Speaking of things being missing, LSD's engine seems to be missing a vital line of code that allows it to render more than three polygons before chugging like a pledge at a Delta Phi kegger. I imagine the engine being like the engine room of the Starship Enterprise during a space battle: the game code requests a new polygon or texture and Scotty goes "Fuck off, Kirk! I've got a wall to render, then a fog effect dammit!" I'm actually semi-convinced that this engine is an elaborate joke; maybe Asmik had a feud with the makers of the Sega 32X and programmed it as a cheap shot at the 32X's graphic abilities. Then they forgot about it until a week before this game was due and there was a conversation like this:
Programmer 1: HAHAHA! We don't have time to program new engine! Where's joke engine that can only render 12 polygons before crashing?
Programmer 2: The one that stretches textures like they're made of silly putty?
Programmer 1: YES! The one that's like bad dream where you're half awake and everything is blurry mosaic of half-formed pictures!
Programmer 2: I just vomited.
Programmer 1: Me too! HAHAHA!
The trippiest effects come in the form of graphical glitches.
In the audio department, LSD's music sounds like it was composed for robots or Lovecraft monsters who use scales beyond our comprehension. According to Wikipedia, the tracks in the game are called "patterns, not tunes," which is a pretty accurate description: anyone claiming to find an actual tune in them is grasping at straws. The sound effects aren't much better. They consist mainly of your character's footsteps, which sound like they were optimized for a ColecoVision sound card. But on the plus side, they at least partially drown out the music. And the weeping of your inner child, who realizes, since you're playing this game alone on a Friday night, that you've wasted your life.

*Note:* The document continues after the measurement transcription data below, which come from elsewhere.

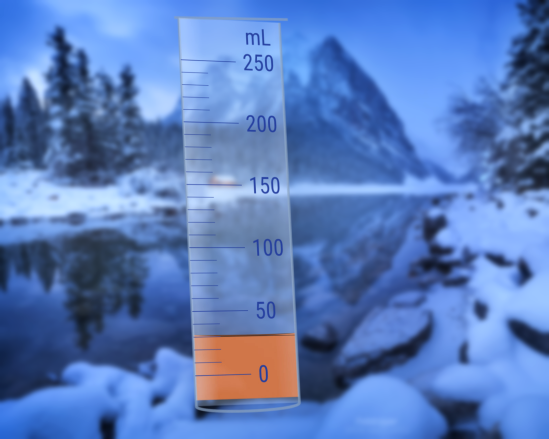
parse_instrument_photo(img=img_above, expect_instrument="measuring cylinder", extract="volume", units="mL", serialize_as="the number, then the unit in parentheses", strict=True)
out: 30 (mL)
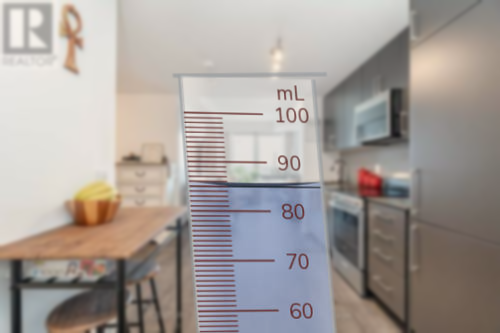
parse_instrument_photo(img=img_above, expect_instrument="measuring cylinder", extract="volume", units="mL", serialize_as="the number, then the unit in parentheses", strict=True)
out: 85 (mL)
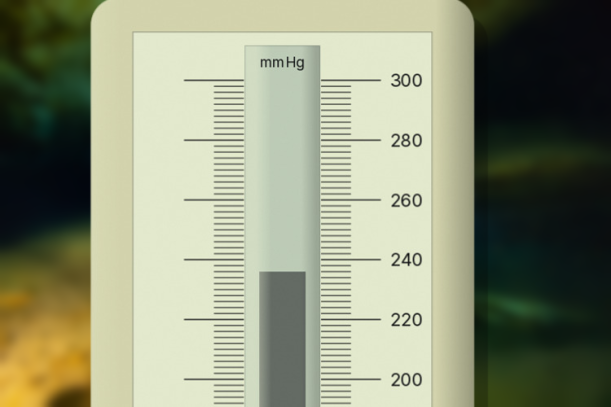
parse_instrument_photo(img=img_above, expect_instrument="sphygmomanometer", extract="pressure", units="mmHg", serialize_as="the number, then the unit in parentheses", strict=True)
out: 236 (mmHg)
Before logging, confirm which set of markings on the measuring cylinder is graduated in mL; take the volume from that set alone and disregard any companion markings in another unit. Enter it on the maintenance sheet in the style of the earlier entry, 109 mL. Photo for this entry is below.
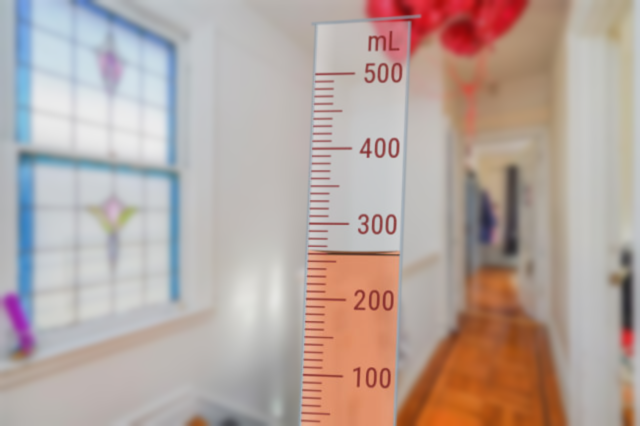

Are there any redeeming features to LSD? If you forced me to name two at gunpoint, I guess I'd say it has an original premise, and that maybe if it didn't have so many glaring faults in the graphics, gameplay, and Everything Else departments, it might almost be interesting. Not enough to make me like it, mind you, but enough that I wouldn't out-and-out hate it. At least not in crass ways like calling its developers assholes, or saying that its "cult following" probably consists of crusty stoners whose favorite movies, in order, are Waking Life, The Matrix, and What Dreams May Come. As it stands, LSD has probably the lowest fun-retention rate of any game I've played, going from psychotic the first few times to mind-numbingly boring after that. There's no objective, so theoretically it goes on forever until you do a cost-benefit analysis of all the time you've wasted. That's sort of the end boss, except you defeat it by crying and then alcohol. Just say "no" to LSD.